Some drugs which have relatively long half-lives. When such a drug is being used, then the amount in the system at any given time is not only that resulting from the dose just taken, but also a further amount that is remaining from previous doses. Therefore, by using a steroid cycle as an example, suppose someone is dosing 100 mg/day of a steroid which has a half-life of 7 days, and over the long term this is giving him the levels he wants. Once well into his cycle, after any given injection he will have in his system not only the 100 mg that he just injected, but another 700 mg remaining from the previous injections. So, if on Day 1 all he does is inject 100 mg, he won't have nearly the levels that his cycle, over time, will eventually produce. He would need to inject 800 mg to be in a comparable place.

Frontloading is the practice where a calculated larger injection amount is used on Day 1 to promptly bring levels to the same value that they would eventually stabilize at.The amount to use is the amount that is on average taken in one half-life of the drug, plus the injection amount that will ordinarily be used. So for example, let's say an individual is planning on using 600 mg/week of test e, taken as 200 mg three times per week. Considering the half-life at 5 days, then on average the amount taken per half-life (per 5 days) is 5/7 of the 600 mg. That works out to an average of 429 mg taken per 5 days. So the frontload amount is that amount, plus the usual ongoing amount of 200 mg. If being highly exact this would work out as 629 mg, but as 600 mg is a more convenient figure, this would be more than close enough. There's no problem in rounding up or down the number a little. So on Day 1 the injection would be 600 mg. This would not produce unusually high levels, but instead would promptly get levels to where they need to be. If not frontloading but just doing the 200 mg 3x/week schedule, even at the end of two weeks levels would still be building. Only by the third to fourth week point would they be nearly at their stabalized value.

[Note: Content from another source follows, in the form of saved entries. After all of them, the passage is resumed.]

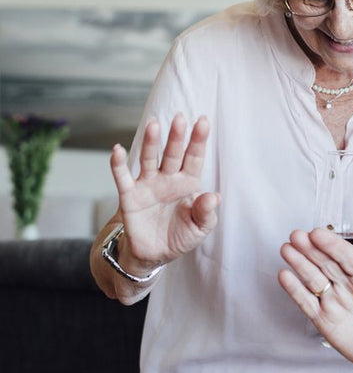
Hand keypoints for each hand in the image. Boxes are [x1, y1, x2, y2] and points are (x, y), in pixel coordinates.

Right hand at [110, 113, 219, 264]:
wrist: (154, 254)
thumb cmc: (180, 236)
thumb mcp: (200, 228)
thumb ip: (207, 213)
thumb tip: (214, 196)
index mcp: (188, 183)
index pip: (194, 158)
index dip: (198, 140)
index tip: (203, 121)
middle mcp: (168, 179)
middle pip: (173, 153)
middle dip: (176, 136)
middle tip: (180, 118)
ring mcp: (148, 185)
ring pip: (149, 159)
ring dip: (151, 142)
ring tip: (153, 124)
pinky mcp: (130, 196)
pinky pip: (122, 178)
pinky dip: (118, 164)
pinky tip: (117, 149)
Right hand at [278, 227, 352, 371]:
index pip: (348, 256)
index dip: (333, 245)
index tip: (318, 233)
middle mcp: (348, 285)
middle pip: (326, 263)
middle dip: (311, 249)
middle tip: (296, 235)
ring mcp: (335, 301)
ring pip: (313, 278)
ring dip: (299, 264)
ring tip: (286, 249)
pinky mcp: (324, 320)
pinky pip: (307, 303)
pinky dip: (295, 290)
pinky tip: (285, 276)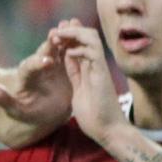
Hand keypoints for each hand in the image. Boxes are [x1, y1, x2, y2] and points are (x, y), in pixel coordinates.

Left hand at [0, 29, 72, 130]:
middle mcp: (38, 66)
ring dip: (65, 39)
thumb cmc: (28, 112)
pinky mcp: (65, 66)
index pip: (30, 67)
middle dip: (51, 45)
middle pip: (44, 52)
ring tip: (75, 31)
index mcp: (26, 75)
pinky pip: (70, 53)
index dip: (38, 63)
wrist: (44, 113)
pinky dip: (76, 45)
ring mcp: (53, 64)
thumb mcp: (15, 109)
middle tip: (58, 38)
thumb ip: (2, 99)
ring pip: (58, 48)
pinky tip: (86, 40)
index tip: (48, 62)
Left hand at [51, 22, 125, 143]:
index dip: (67, 37)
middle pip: (86, 37)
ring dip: (73, 32)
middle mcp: (95, 65)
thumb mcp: (78, 90)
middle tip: (55, 30)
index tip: (53, 35)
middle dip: (70, 29)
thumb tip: (68, 59)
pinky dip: (79, 46)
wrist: (107, 131)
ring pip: (91, 38)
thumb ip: (75, 74)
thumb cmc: (94, 116)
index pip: (78, 45)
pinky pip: (93, 51)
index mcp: (88, 69)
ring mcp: (99, 68)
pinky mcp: (102, 73)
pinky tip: (67, 51)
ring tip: (58, 34)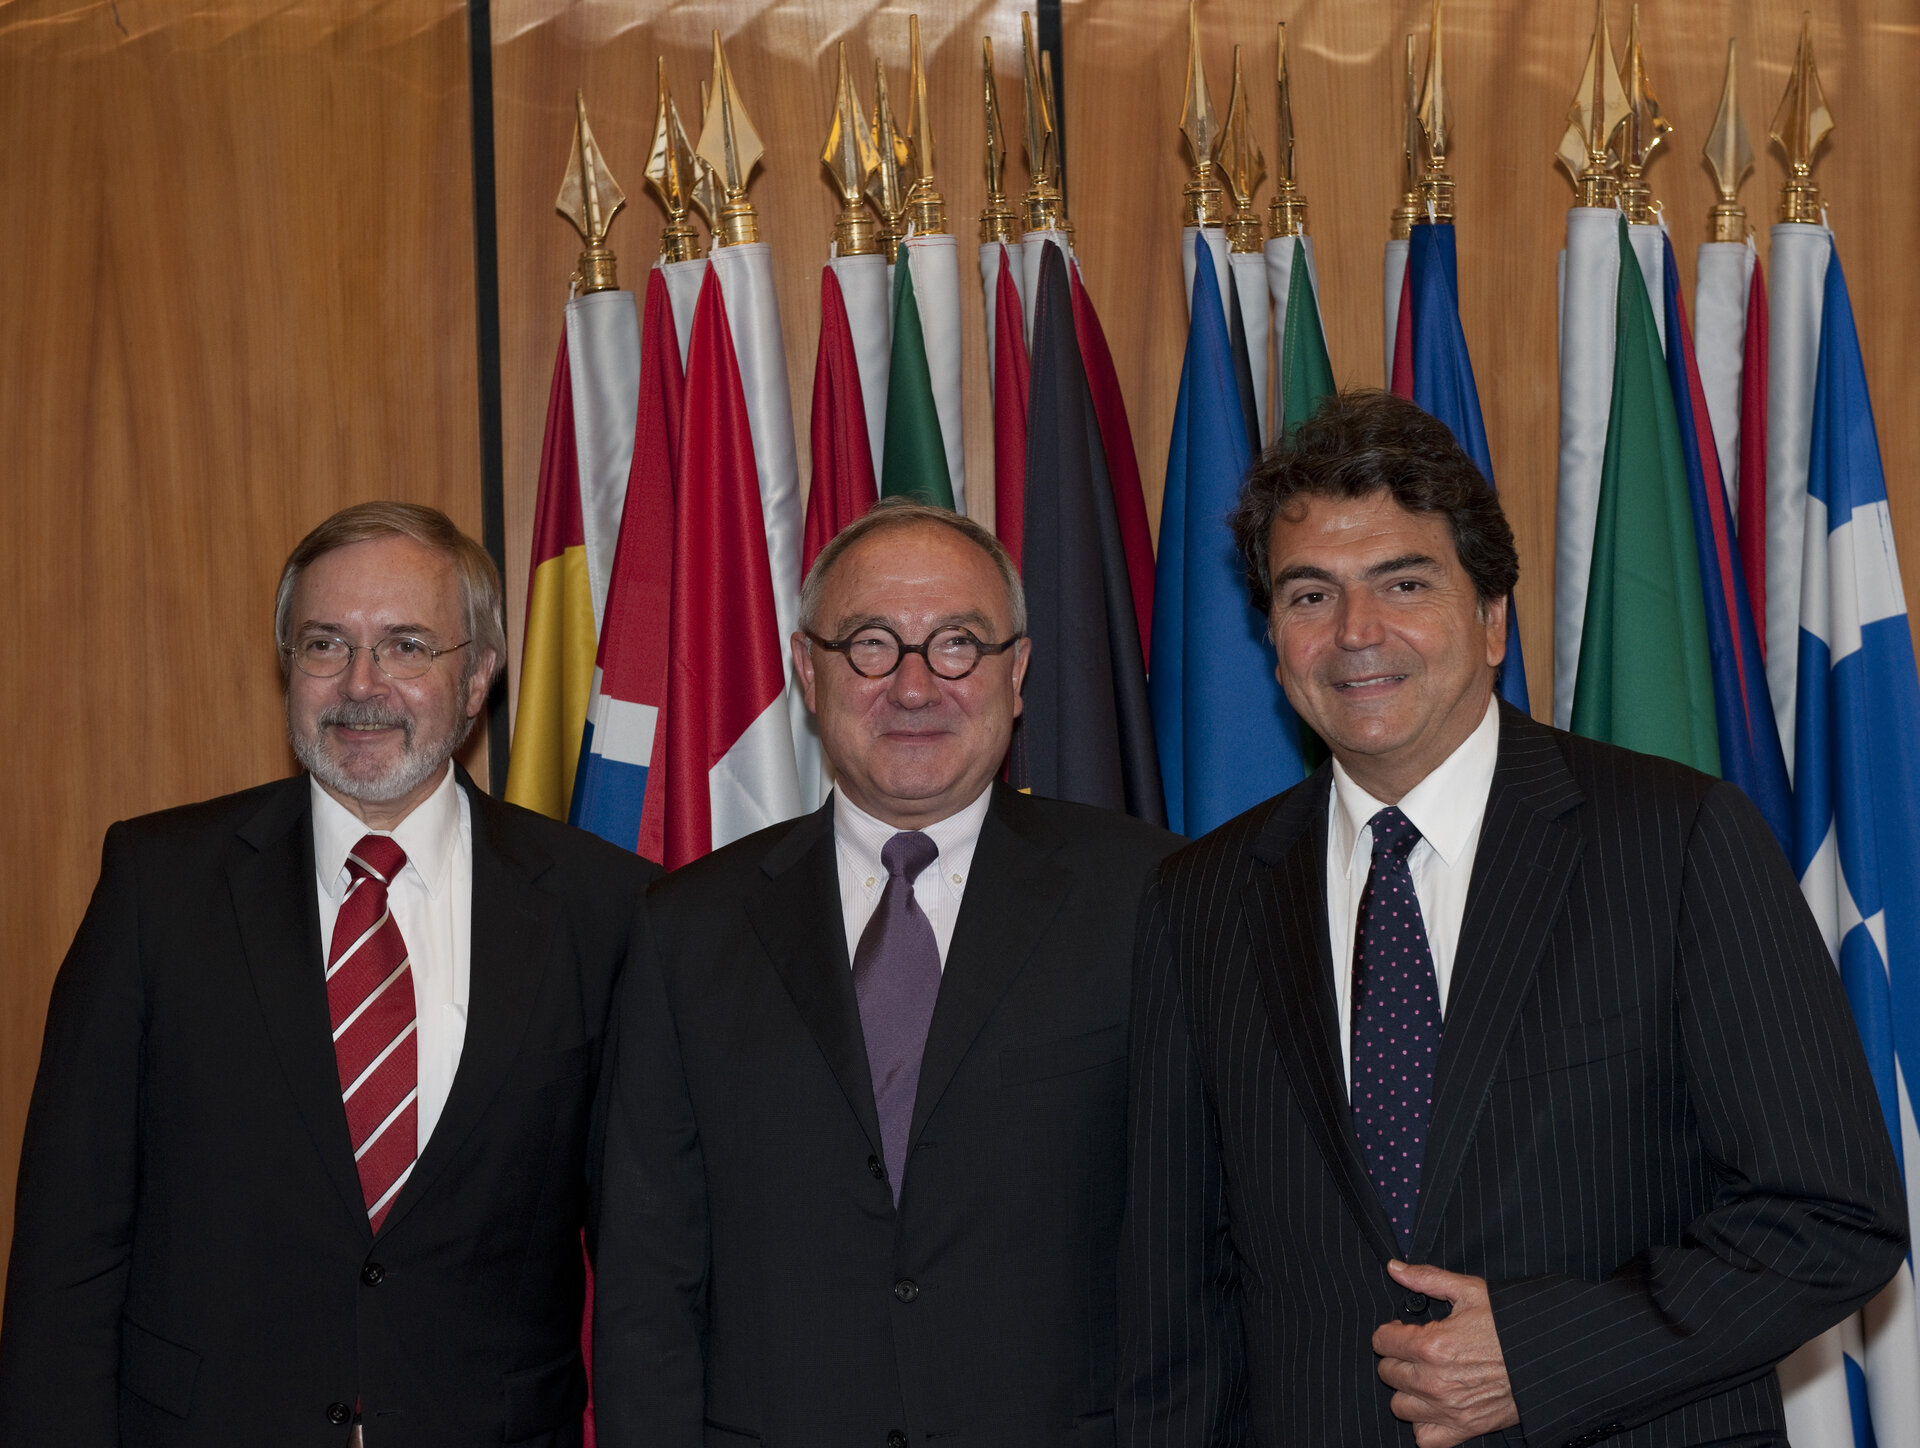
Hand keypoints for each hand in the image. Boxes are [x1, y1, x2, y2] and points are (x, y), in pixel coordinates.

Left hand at [1372, 1259, 1518, 1447]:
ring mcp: (1449, 1409)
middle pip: (1387, 1373)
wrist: (1549, 1355)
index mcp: (1431, 1345)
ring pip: (1400, 1406)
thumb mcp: (1469, 1291)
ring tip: (1425, 1377)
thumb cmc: (1511, 1322)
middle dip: (1398, 1359)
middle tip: (1418, 1352)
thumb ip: (1426, 1279)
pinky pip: (1425, 1438)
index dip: (1391, 1332)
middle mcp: (1435, 1381)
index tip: (1404, 1330)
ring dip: (1408, 1391)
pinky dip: (1425, 1425)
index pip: (1381, 1342)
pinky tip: (1435, 1406)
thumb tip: (1393, 1268)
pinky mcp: (1465, 1428)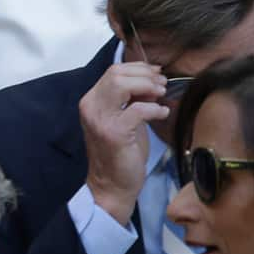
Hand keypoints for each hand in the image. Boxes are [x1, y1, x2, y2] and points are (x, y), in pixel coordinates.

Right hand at [80, 62, 168, 224]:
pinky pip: (138, 109)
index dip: (138, 69)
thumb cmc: (120, 152)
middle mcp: (91, 106)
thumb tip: (151, 80)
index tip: (156, 75)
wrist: (112, 184)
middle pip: (117, 74)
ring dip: (147, 86)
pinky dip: (155, 109)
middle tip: (162, 86)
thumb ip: (130, 99)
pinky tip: (162, 114)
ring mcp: (100, 119)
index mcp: (91, 101)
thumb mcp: (122, 118)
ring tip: (161, 96)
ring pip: (122, 85)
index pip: (113, 71)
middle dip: (145, 75)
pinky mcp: (114, 132)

Another good example would be EQ since it has a long half-life and so if there was no frontload, it takes a longer time for levels to build. This is why many say that it takes 6 weeks, or some similar figure, for it to show any effect. Actually EQ is capable of contributing well by the end of the first week, if the levels are there, but in the situations being referred to levels are not there due to lack of frontload. Due to the long half life of EQ, a large frontload is needed. The first injection be an amount equal to about 2.5 times the amount that will be used per week. So if for example the ongoing dosing will be 400mg/week, on the first day the frontload should be about 900-1000 mg. The dosing can either be split into a few shots per week or into the first day.

Most people don't do this, and as a result they experience little effect from EQ until many weeks into the cycle. For this reason, it's widely claimed that EQ cycles need to be long or otherwise they do not work, but this really is not so. Instead the problem is failure to frontload, or failure to fronload sufficiently.
 
I front loaded EQ!I'm 15 weeks into my EQ cycle right now. (1G/week)(500mg pinned e3.5d)First week, i doubled my dosage (2 Gram)Second week, i doubled dosed my first injection then went into regular protocol (1.5gram)Third week, 1 gram/week
 
Im not sure I follow how you front loaded your equipoise Boldenon , maybe its me lmao, anyhow, did you feel as though it worked well and that you reached your optimum levels sooner with the front loading
 
More half-lifes can be found here


Depot steroids Drug Active half-life

Deca-durabolin (Nandrolone decanate) 14 days
Equipoise 14 days
Finaject (trenbolone acetate) 3 days
Primobolan (methenolone enanthate) 10.5 days
Sustanon or Omnadren 15 to 18 days
Testosterone Cypionate 12 days
Testosterone Enanthate 10.5 days
Testosterone Propionate 4.5 days
Testosterone Suspension 1 day
Winstrol (stanozolol) 1 day
 
I have this equation on how to frontload. But that's just overcomplicated. To make it easy. 2 first pins should be double the dose. So if you're doing a test prop cycle with 100mg eod. You pin 200mg first and 200mg second time. If you're doing a test ena cycle with 500mg e5d you pin 1000mg+1000mg first 2 times. So first time should be 1000mg and 5 days after that 1000mg. That's how we do it "here".